The Inheritance of Loss - Kiran Desai [55]
Was there a strange atmosphere in the room?
But Sai and Gyan seemed immersed in the newspapers again, and he confused their sense of ripening anticipation with his own, because that morning, two letters from Biju had arrived in the post. They were lying under an empty tuna fish tin by his bed, saved for the end of the day, and all evening he’d been savoring the thought of them. He rolled up his pants and departed with an umbrella as it had begun to pour again.
______
In the drawing room, sitting with the newspapers, Sai and Gyan were left alone, quite alone, for the first time.

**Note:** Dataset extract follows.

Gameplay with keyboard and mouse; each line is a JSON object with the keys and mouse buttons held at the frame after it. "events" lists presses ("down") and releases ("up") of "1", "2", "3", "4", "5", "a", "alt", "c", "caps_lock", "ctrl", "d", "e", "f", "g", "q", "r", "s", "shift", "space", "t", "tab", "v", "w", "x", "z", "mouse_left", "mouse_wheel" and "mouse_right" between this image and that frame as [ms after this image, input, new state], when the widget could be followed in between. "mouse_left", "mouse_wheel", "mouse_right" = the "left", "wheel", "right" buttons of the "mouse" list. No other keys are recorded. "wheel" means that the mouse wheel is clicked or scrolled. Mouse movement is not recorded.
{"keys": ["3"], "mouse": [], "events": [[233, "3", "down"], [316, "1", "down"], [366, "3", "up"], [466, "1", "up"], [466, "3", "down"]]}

Kiki De Costa’s recipe column: marvels with potatoes. Tasty treat with meat. Noodles with doodles and doodles of sauce and oodles and oodles of cheese.
Fleur Hussein’s beauty tips.
The handsome baldy competition at the Calcutta Gymkhana Club had given out prizes to Mr. Sunshine, Mr. Moonshine, and Mr. Will Shine.
Their eyes read on industriously, but their thoughts didn’t cleave to such discipline, and finally Gyan, unable to bear this any longer, this tightrope tension between them, put down his paper with a crashing sound, turned abruptly toward her, and blurted:
“Do you put oil in your hair?”
“No,” she said, startled. “I never do.”
After a bit of silence, “Why?” she asked. Was there something wrong with her hair?
“I can’t hear you—the rain is so loud,” he said, moving closer. “What?”
“Why?”
“It looks so shiny I thought you might.”
“No.”
“It looks very soft,” he observed. “Do you wash it with shampoo?”
“Yes.”
“What kind?”
“Sunsilk.”
Oh, the unbearable intimacy of brand names, the boldness of the questions.
“What soap?”
“Lux.”
“Beauty bar of the film stars?”
But they were too scared to laugh.
More silence.
“You?”
“Whatever is in the house. It doesn’t matter for boys.”
He couldn’t admit that his mother bought the homemade brown soap that was sold in large rectangles in the market, blocks sliced off and sold cheap.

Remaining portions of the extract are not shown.